Line of workstation computers

Kayak was a line of x86-based, optionally dual-processor workstation computers released by Hewlett-Packard from 1997 until the acquisition of Compaq in 2002. The Kayak line was aimed at the scientific computing and professional 3D graphics markets and came preinstalled with Windows NT.

==History==
Hewlett-Packard introduced the Kayak line on September 9, 1997, alongside their Brio line of small office/home office desktops. Models in the Kayak line initially featured Intel's Pentium II processors; later models featured Pentium II Xeons, Pentium IIIs, Pentium III Xeons, and Pentium 4s.
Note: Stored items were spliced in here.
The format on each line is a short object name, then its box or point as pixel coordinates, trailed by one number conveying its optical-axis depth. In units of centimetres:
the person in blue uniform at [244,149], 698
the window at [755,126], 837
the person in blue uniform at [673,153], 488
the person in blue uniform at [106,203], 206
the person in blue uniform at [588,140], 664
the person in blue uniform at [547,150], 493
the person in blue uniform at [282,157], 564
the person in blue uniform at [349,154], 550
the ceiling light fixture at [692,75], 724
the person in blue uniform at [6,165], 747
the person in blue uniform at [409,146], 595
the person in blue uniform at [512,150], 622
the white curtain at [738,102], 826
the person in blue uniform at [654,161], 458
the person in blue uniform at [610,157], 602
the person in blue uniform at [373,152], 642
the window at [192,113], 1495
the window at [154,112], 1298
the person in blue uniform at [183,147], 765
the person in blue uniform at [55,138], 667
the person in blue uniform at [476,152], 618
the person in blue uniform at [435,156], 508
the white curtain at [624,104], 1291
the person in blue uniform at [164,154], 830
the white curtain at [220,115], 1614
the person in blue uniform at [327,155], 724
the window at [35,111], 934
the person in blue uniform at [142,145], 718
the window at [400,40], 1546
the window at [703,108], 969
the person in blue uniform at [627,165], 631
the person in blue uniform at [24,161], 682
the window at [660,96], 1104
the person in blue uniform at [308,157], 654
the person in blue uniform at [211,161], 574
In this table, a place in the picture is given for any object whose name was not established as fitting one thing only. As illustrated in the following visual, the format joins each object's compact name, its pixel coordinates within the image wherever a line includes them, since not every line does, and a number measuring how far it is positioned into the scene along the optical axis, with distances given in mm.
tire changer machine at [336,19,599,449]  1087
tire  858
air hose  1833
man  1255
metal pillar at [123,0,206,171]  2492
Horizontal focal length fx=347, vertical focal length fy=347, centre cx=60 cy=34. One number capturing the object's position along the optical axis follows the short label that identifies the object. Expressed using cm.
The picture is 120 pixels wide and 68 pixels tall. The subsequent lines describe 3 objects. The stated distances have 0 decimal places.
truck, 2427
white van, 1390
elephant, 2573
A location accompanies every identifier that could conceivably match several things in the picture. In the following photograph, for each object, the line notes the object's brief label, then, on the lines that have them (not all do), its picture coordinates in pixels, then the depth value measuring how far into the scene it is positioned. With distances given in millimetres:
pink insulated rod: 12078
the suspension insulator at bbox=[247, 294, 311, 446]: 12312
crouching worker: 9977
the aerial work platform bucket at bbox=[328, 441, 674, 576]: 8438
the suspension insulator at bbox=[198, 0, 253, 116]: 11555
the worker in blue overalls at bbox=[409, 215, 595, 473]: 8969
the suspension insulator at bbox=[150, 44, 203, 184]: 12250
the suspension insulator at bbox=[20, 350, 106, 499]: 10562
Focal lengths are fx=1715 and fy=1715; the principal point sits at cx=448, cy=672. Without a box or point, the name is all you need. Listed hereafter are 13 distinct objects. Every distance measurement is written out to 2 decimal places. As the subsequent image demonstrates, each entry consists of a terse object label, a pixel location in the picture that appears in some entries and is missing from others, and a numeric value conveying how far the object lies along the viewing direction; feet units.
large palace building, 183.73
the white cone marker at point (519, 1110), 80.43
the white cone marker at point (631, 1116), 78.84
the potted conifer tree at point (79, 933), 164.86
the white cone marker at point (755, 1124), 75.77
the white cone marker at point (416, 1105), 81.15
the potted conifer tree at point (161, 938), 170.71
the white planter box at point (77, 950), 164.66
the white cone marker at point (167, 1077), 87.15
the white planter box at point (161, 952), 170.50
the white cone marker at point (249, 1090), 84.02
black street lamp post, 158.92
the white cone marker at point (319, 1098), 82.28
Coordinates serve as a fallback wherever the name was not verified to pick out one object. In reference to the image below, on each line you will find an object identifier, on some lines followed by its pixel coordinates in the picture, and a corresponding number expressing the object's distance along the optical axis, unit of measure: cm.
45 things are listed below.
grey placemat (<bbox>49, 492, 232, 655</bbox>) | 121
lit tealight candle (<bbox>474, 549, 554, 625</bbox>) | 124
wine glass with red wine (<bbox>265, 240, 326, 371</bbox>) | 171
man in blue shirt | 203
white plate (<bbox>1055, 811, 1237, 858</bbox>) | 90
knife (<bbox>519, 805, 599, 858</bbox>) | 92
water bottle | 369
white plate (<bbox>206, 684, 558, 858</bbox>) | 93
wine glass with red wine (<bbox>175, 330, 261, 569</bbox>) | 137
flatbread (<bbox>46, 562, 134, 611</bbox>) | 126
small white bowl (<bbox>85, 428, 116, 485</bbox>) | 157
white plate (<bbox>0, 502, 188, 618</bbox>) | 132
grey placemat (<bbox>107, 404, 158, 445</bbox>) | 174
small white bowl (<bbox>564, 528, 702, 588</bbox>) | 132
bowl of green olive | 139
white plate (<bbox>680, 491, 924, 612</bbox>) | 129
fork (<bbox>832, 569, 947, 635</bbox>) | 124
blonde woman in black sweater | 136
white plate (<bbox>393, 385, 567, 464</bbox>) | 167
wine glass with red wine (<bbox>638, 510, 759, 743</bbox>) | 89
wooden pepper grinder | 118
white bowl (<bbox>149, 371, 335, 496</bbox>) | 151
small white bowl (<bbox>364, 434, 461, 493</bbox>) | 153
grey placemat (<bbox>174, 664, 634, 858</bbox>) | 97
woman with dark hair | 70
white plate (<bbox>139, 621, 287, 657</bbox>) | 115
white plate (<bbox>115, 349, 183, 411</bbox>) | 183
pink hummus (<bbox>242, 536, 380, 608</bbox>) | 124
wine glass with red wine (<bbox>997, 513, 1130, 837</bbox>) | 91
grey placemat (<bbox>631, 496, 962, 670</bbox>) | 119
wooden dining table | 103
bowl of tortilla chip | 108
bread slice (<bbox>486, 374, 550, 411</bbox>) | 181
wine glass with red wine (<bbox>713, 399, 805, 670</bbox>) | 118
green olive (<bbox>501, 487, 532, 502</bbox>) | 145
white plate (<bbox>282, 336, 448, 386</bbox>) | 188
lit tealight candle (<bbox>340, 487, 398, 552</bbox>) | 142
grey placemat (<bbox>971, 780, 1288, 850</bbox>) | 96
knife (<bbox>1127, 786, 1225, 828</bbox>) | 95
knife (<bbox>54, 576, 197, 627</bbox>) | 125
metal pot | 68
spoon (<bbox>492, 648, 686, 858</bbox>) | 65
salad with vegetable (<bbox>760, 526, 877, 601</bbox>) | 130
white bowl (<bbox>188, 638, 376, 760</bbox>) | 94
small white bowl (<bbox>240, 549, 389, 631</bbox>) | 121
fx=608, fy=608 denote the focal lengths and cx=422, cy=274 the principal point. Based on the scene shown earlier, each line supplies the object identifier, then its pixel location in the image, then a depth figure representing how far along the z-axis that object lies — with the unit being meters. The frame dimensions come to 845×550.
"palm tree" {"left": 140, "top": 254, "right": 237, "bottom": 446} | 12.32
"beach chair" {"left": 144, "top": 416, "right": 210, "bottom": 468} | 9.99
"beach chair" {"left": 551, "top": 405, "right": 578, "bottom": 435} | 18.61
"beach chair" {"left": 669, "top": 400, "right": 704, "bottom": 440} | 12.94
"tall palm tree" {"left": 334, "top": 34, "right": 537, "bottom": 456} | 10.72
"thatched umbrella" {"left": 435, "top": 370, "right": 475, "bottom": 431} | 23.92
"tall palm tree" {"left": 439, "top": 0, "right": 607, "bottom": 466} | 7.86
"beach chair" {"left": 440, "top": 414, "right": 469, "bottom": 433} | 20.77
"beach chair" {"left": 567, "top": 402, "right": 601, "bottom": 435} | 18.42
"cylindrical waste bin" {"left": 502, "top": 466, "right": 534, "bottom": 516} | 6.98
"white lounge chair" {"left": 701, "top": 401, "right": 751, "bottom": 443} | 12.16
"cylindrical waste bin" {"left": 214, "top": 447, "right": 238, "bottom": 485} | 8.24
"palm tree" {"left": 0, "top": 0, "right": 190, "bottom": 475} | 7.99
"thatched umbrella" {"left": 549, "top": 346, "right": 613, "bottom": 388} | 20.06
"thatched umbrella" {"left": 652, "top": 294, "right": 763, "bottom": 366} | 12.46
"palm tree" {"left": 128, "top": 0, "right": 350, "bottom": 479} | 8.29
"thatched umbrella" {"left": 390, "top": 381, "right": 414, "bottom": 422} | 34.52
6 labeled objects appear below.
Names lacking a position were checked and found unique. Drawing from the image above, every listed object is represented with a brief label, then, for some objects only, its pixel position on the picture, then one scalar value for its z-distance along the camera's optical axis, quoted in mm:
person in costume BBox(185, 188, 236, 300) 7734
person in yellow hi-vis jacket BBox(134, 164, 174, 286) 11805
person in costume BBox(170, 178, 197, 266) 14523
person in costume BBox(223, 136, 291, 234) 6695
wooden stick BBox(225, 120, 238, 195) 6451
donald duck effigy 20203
The Kayak line was introduced expressly to compete with Compaq, then the largest global manufacturer of personal computers, in the scientific computing and professional 3D graphics markets—particularly with Compaq's Professional Workstation line. The Kayak served as HP's introduction to the Wintel workstation market; they had previously only catered to the Unix set with their RISC-based 9000 line of performance workstations.

HP came to dominate the Wintel workstation segment with the Kayak by the turn of the millennium. However, in late 2001, they were eclipsed by Dell and their Precision workstations. In Europe, HP rebranded the Kayak as the HP Workstation with their x4000 model in 2001. By 2002, HP followed suit in the United States.